* Exercise instructions
Each record must come back unchanged in your answer, stripped of its images.

* Supplied records
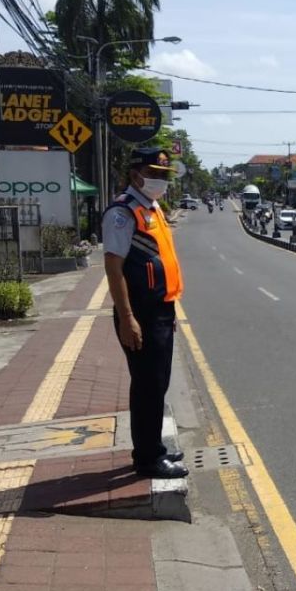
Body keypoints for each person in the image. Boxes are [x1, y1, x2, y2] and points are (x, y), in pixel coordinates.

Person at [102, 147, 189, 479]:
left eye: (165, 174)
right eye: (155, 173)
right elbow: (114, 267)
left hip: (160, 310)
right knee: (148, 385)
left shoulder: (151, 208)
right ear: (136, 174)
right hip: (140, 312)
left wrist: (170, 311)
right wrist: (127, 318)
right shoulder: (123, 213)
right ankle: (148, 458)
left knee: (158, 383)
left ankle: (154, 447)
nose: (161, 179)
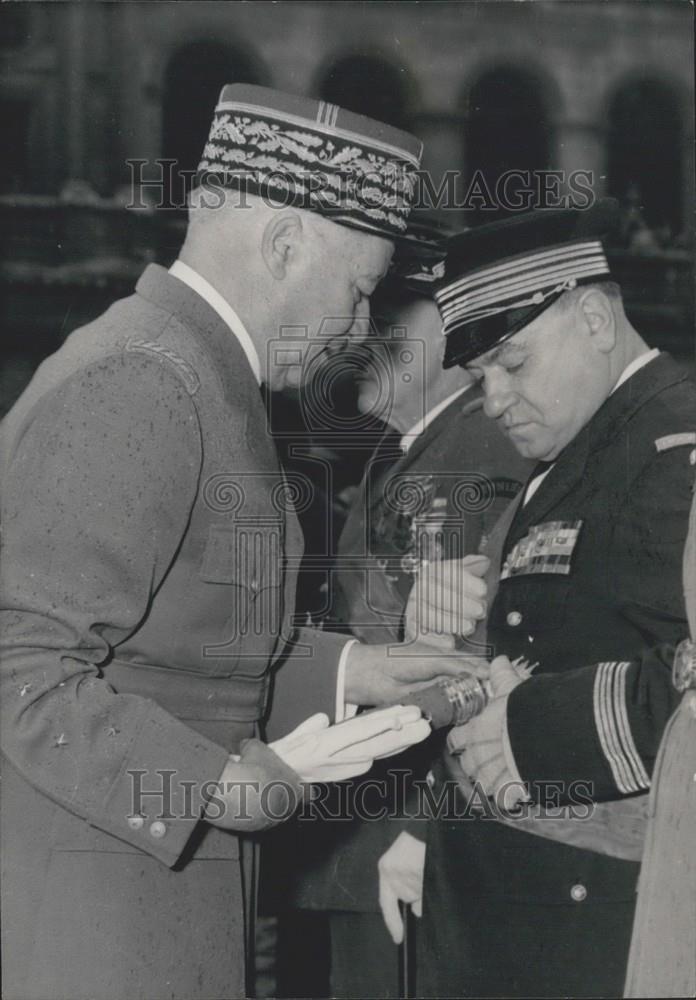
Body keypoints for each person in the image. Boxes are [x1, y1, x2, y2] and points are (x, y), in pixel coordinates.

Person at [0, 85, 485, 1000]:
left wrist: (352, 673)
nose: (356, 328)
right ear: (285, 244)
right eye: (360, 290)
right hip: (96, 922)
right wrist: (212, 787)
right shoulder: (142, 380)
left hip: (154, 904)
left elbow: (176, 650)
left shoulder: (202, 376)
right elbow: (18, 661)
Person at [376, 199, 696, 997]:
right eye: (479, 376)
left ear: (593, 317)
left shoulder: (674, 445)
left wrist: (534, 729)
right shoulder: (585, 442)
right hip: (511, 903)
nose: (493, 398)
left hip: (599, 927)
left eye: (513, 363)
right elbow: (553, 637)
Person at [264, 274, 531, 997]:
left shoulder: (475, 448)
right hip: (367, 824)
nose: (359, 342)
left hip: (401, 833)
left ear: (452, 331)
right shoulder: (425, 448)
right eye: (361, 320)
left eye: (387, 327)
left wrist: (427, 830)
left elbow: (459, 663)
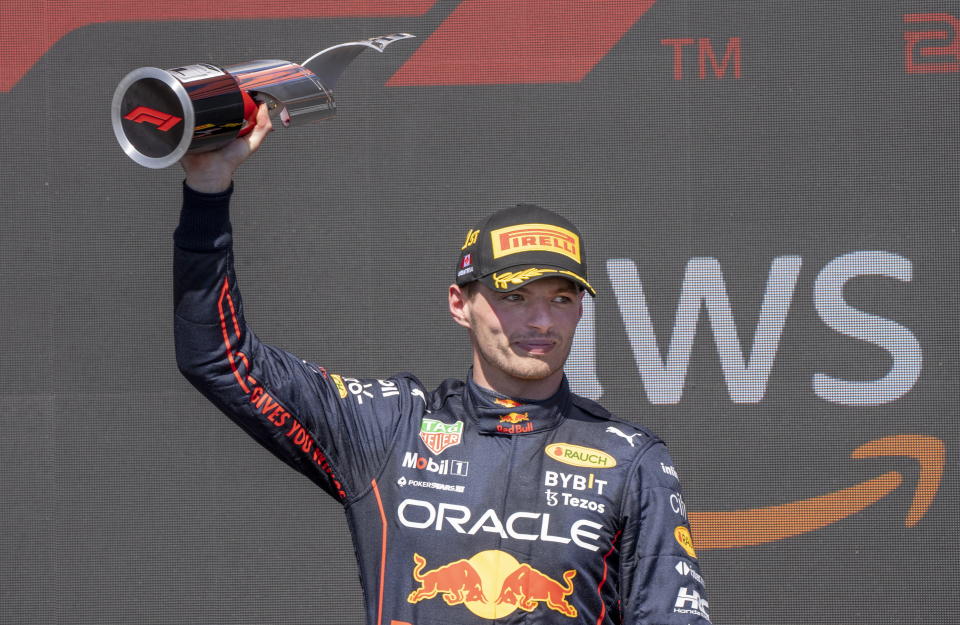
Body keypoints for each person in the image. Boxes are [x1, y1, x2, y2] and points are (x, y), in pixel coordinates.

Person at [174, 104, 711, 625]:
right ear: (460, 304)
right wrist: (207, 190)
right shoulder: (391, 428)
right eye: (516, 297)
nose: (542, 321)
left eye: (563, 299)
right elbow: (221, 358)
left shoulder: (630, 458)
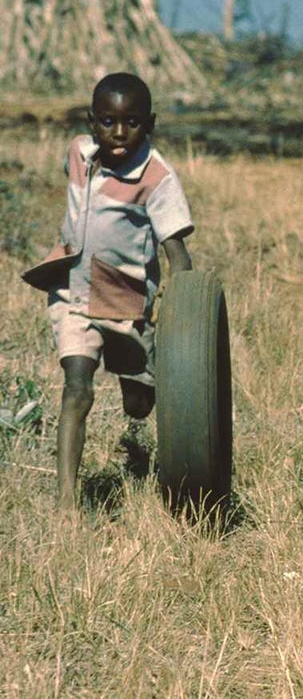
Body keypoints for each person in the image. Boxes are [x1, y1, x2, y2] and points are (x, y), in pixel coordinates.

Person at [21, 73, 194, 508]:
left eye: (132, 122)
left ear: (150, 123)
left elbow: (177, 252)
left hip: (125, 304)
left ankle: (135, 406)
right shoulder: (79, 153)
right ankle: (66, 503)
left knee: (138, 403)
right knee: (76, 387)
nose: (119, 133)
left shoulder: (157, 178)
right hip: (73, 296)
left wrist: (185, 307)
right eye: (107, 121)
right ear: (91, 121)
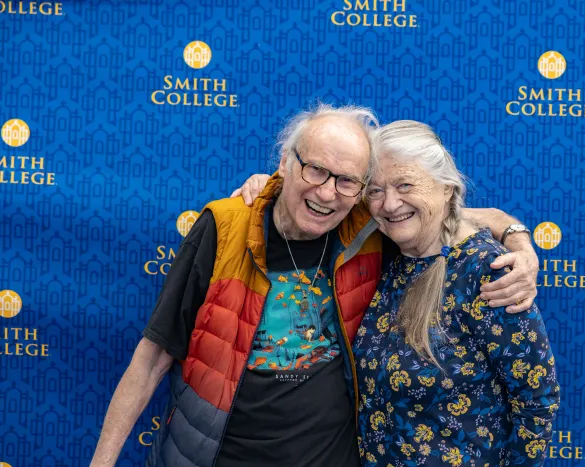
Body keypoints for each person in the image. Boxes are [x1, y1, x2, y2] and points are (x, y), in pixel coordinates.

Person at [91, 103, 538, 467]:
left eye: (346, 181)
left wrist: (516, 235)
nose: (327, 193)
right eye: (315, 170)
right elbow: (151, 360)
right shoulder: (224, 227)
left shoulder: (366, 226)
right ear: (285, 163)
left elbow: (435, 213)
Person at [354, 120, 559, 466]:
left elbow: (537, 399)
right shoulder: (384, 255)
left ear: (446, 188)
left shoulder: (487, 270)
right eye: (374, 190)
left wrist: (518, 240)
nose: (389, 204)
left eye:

* Expected answer
Body keypoints for each person in the image. Boxes are [x1, y1, x2, y2] and points are (x, y), in pixel coordinates.

Person at [102, 147, 189, 479]:
left eye: (165, 174)
right eye: (155, 173)
right elbow: (114, 267)
left hip: (160, 310)
right knee: (148, 385)
left shoulder: (151, 208)
right ear: (136, 174)
right hip: (140, 312)
left wrist: (170, 311)
right wrist: (127, 318)
right shoulder: (123, 213)
right ankle: (148, 458)
left knee: (158, 383)
left ankle: (154, 447)
nose: (161, 179)
Body keypoints for each person in the image. Boxes are [x1, y1, x2, y2] and points are (x, y), in pixel coordinates.

Person at [0, 85, 485, 1000]:
left wrist: (352, 673)
nose: (356, 328)
right ear: (285, 244)
right eye: (360, 290)
right hip: (96, 922)
right wrist: (212, 787)
right shoulder: (142, 380)
left hip: (154, 904)
left elbow: (176, 650)
left shoulder: (202, 376)
right elbow: (18, 661)
Person at [376, 199, 696, 997]:
right eye: (479, 376)
left ear: (593, 317)
left shoulder: (674, 445)
left wrist: (534, 729)
right shoulder: (585, 442)
right hip: (511, 903)
nose: (493, 398)
left hip: (599, 927)
left eye: (513, 363)
right elbow: (553, 637)
Person at [264, 274, 531, 997]:
left shoulder: (475, 448)
right hip: (367, 824)
nose: (359, 342)
left hip: (401, 833)
left ear: (452, 331)
right shoulder: (425, 448)
right eye: (361, 320)
left eye: (387, 327)
left wrist: (427, 830)
left elbow: (459, 663)
Body keypoints for each person in the image. Boxes are [x1, y1, x2, y2] and points are (x, y), in pixel coordinates.

Person at [174, 104, 711, 625]:
right ear: (460, 304)
right wrist: (207, 190)
right shoulder: (391, 428)
right eye: (516, 297)
nose: (542, 321)
left eye: (563, 299)
right elbow: (221, 358)
left shoulder: (630, 458)
Body keypoints for each person in the image. Boxes are [x1, y1, x2, y2] and points are (x, y), in pixel coordinates.

Person at [21, 73, 194, 508]:
left eye: (132, 122)
left ear: (150, 123)
left elbow: (177, 252)
left hip: (125, 304)
left ankle: (135, 406)
right shoulder: (79, 153)
right ankle: (66, 503)
left knee: (138, 403)
right knee: (76, 387)
nose: (119, 133)
left shoulder: (157, 178)
right hip: (73, 296)
left wrist: (185, 307)
right eye: (107, 121)
right ear: (91, 121)
Body keypoints for each person in the image. Boxes are [x1, y1, x2, y2] and points are (x, y), in pixel coordinates.

Person at [91, 103, 538, 467]:
left eye: (346, 181)
left wrist: (516, 235)
nose: (327, 193)
right eye: (315, 170)
right elbow: (151, 360)
right shoulder: (224, 227)
left shoulder: (366, 226)
right ear: (285, 163)
left elbow: (435, 213)
Person at [354, 120, 559, 466]:
left elbow: (537, 399)
right shoulder: (384, 255)
left ear: (446, 188)
left shoulder: (487, 270)
right eye: (374, 190)
left wrist: (518, 240)
nose: (389, 204)
left eye:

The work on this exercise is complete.